In 2004, designer Sookyoung Chae attended a performance by an Australian musician who used recycled objects as instruments. Since then, she has never looked back: ‘I realised the sheer amount of waste there was around me and that each object could be a material for something new,’ she says, ‘and I refocused my ideas about design.’ Having graduated with a Master’s in industrial design and worked in a number of agencies, she started working with NGOs and set up a not-for-profit recycled-fashion brand before creating REBLANK, a design company that gives used materials a ‘second birth’ by up-cycling them into new design products.
Drawing no blanks
The ‘blank’ in the name refers to just that, an open possibility to re-do anything, to re-create, re-adapt, re-appropriate or re-invent, to name but a handful of options, along with repair or reform. You could say that Sookyoung’s vision of her company resembles a recycling design equivalent of open source technology, in which old materials can be openly used and developed at will into a new item of value.
Its latest venture is called The Closet Project, an initiative to customise old clothes with which Korean clothing brand Isae has partnered, offering clients of their latest line of vegetable leather jackets a chance to take an old item to REBLANK's Closet Project and have it upcycled into a new bag.
‘Design is key to the company,’ Sookyoung explains. ‘Our products do not have an “ethnic” feel like other recycled goods, they are fashionable items that appeal to design lovers.’
It is this instrinsic aesthetic quality that makes Sookyoung confident that REBLANK will drive recycling values into general use. ‘You can recycle on a personal level, by turning your own coat into a bag, for instance, or on a group level by exchanging clothes and goods, but you also have to expand onto a wider community and organisational level.
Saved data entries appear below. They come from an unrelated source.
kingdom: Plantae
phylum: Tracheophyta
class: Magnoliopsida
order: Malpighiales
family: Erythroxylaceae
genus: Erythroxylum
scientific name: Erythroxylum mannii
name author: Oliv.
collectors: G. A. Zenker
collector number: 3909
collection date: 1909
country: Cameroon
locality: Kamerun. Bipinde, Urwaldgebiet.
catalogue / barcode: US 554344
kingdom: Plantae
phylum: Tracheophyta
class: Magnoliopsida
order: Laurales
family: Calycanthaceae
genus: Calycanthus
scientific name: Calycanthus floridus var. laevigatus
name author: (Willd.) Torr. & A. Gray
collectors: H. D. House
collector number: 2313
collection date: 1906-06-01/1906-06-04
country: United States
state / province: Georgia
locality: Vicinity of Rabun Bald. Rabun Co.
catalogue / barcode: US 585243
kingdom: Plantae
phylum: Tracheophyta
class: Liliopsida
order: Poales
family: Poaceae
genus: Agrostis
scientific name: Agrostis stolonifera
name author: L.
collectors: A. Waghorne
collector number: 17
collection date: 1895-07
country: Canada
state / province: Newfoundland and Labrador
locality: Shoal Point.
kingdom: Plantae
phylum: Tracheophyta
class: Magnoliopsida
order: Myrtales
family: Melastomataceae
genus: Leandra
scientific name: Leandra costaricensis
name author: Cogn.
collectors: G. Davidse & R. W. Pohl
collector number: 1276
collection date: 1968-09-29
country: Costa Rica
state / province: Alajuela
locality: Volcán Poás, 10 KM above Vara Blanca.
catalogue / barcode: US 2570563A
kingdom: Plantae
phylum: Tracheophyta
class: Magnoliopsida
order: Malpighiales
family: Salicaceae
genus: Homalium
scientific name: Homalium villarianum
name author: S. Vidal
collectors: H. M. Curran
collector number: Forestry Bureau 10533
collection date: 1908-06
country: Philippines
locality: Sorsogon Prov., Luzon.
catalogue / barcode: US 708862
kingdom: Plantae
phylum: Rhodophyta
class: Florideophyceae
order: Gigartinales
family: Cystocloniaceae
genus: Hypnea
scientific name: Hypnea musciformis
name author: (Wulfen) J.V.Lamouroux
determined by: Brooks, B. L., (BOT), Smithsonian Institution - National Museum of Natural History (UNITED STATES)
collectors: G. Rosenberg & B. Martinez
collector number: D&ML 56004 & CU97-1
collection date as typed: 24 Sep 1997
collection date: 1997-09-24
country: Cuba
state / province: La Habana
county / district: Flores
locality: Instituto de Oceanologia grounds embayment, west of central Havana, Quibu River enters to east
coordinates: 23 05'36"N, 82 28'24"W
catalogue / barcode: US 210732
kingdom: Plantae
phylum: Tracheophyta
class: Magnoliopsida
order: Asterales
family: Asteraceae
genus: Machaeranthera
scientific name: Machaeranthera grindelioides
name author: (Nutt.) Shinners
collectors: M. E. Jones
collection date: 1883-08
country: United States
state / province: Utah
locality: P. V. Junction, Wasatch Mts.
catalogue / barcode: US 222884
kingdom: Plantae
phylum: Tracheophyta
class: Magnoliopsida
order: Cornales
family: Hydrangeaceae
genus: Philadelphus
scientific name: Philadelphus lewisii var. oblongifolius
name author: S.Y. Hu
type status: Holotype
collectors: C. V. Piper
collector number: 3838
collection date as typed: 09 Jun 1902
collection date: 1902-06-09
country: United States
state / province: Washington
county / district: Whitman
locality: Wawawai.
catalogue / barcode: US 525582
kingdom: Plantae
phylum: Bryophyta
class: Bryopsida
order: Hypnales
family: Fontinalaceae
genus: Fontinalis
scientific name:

Recycling can only succeed through collaboration between businesses and social communities.’
To redefine business practice
REBLANK operates through 6 retail outlets and 3 online stores with a staff of 14, and employs people through a Korean programme helping marginalised people to learn to sew. Alongside the obvious environmental impact, it is this social contribution that drives the company, which intends to infuse new patterns in society and business. ‘Mass production clothing companies have a lot of left-over stock,’ says Sookyoung. ‘They often burn it and factor the cost into retail prices! Why not recycle this excess?’
Approximately 4 billion tons of waste are produced in the world each year, of which 1.2 billion tons are municipal waste (from households, shops, schools, etc.). South Korea, where each inhabitant produces 361 kilos of municipal waste per annum, boasts the highest recycling rate of all OECD countries at 49.2%, far above the US at 23.2% or France at just 15%.
With the price of raw materials in general increasing at drastic rates – an astounding 800% on average from 2000 to 2008, before dropping by one third this year – Sookyoung is sure that recycled products will develop a true competitive advantage. To source its materials, REBLANK has partnerships with non-profit collection organisations and is approaching large companies that produce substantial amounts of re-usable material, such as hotels or airlines. Industrial by-products are another avenue. For the time being, textile, paper and leather are the main materials used to make a series of REBLANK bags, wallets and accessories alongside a line of coats, jackets and tops that are only the tip of the iceberg… or rather, the recycling tub!